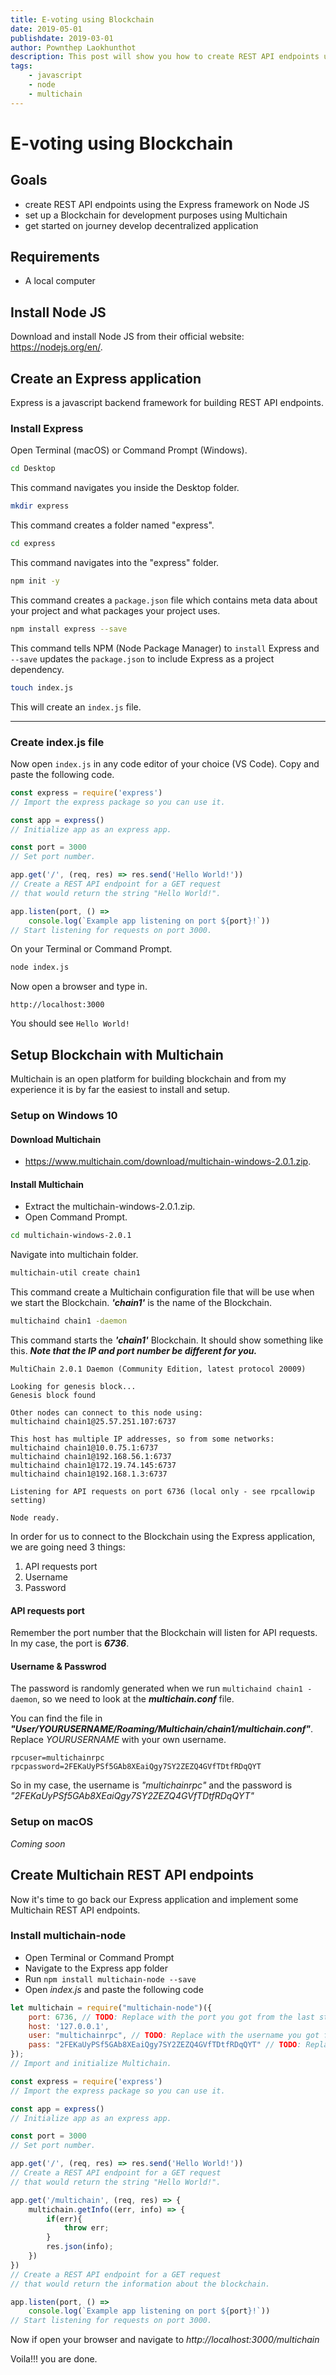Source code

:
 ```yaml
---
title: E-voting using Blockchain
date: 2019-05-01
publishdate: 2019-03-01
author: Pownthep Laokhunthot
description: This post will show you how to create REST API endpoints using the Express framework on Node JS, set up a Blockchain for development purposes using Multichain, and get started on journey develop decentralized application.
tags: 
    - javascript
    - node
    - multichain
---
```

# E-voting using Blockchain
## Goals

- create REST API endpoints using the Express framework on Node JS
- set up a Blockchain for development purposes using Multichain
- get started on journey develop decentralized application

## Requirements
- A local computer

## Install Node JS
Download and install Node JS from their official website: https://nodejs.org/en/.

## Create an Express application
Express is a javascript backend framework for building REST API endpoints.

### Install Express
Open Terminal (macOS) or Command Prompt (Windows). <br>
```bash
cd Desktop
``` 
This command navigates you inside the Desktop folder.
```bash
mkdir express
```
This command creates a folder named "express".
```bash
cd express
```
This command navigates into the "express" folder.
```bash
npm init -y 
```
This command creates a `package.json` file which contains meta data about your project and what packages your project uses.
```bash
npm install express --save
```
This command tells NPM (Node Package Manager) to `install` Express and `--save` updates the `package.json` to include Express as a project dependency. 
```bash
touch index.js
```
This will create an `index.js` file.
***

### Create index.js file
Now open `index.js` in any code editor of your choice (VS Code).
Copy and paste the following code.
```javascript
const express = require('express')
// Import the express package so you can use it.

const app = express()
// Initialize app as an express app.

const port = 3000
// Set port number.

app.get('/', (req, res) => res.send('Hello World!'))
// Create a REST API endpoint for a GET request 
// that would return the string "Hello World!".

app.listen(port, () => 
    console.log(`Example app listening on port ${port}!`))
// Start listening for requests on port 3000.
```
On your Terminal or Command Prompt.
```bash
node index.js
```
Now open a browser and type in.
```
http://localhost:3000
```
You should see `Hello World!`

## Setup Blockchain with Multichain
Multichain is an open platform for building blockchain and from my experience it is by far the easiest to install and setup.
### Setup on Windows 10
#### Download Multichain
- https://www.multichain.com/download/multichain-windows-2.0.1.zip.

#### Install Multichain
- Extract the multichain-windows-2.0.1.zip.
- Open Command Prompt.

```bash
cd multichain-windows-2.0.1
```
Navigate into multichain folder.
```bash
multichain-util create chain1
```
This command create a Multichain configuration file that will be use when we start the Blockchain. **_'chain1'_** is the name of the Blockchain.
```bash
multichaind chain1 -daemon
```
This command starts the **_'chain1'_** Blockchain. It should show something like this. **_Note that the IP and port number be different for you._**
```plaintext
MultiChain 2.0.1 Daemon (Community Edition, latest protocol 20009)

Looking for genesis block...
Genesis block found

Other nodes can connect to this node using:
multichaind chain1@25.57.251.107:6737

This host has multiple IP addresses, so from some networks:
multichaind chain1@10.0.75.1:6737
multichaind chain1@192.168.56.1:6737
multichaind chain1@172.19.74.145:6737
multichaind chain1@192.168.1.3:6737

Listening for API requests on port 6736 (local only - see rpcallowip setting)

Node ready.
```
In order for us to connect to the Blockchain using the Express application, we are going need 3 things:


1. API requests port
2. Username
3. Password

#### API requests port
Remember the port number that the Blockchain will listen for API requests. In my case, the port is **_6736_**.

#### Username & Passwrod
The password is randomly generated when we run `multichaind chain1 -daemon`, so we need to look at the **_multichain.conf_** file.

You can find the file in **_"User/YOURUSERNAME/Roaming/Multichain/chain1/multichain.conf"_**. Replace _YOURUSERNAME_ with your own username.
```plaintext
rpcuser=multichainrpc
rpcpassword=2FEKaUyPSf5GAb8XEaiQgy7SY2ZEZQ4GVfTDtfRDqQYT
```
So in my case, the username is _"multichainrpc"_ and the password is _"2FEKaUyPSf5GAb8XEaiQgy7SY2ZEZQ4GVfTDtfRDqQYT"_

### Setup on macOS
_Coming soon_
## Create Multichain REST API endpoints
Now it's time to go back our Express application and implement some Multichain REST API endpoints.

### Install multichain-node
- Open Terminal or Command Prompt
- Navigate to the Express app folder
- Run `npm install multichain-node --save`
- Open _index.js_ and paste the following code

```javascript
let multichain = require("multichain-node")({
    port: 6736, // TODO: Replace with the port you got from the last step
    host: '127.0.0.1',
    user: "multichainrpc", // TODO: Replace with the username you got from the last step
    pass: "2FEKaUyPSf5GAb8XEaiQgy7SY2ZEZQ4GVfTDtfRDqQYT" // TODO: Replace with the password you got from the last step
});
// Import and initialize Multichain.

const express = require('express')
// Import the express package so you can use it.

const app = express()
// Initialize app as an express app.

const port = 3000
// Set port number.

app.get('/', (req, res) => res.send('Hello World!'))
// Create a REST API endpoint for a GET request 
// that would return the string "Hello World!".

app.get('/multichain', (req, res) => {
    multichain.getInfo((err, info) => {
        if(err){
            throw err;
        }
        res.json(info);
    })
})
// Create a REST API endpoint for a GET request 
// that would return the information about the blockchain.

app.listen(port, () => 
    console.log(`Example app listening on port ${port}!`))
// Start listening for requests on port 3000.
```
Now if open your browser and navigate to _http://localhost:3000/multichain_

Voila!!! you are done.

### YOUR TASK
Without any pictures, output exactly the lines from the start of the material through the line that contains "Open Terminal (macOS)", and only those.

### EXERCISE SOLUTION
Source code

:
 ```yaml
---
title: E-voting using Blockchain
date: 2019-05-01
publishdate: 2019-03-01
author: Pownthep Laokhunthot
description: This post will show you how to create REST API endpoints using the Express framework on Node JS, set up a Blockchain for development purposes using Multichain, and get started on journey develop decentralized application.
tags: 
    - javascript
    - node
    - multichain
---
```

# E-voting using Blockchain
## Goals

- create REST API endpoints using the Express framework on Node JS
- set up a Blockchain for development purposes using Multichain
- get started on journey develop decentralized application

## Requirements
- A local computer

## Install Node JS
Download and install Node JS from their official website: https://nodejs.org/en/.

## Create an Express application
Express is a javascript backend framework for building REST API endpoints.

### Install Express
Open Terminal (macOS) or Command Prompt (Windows). <br>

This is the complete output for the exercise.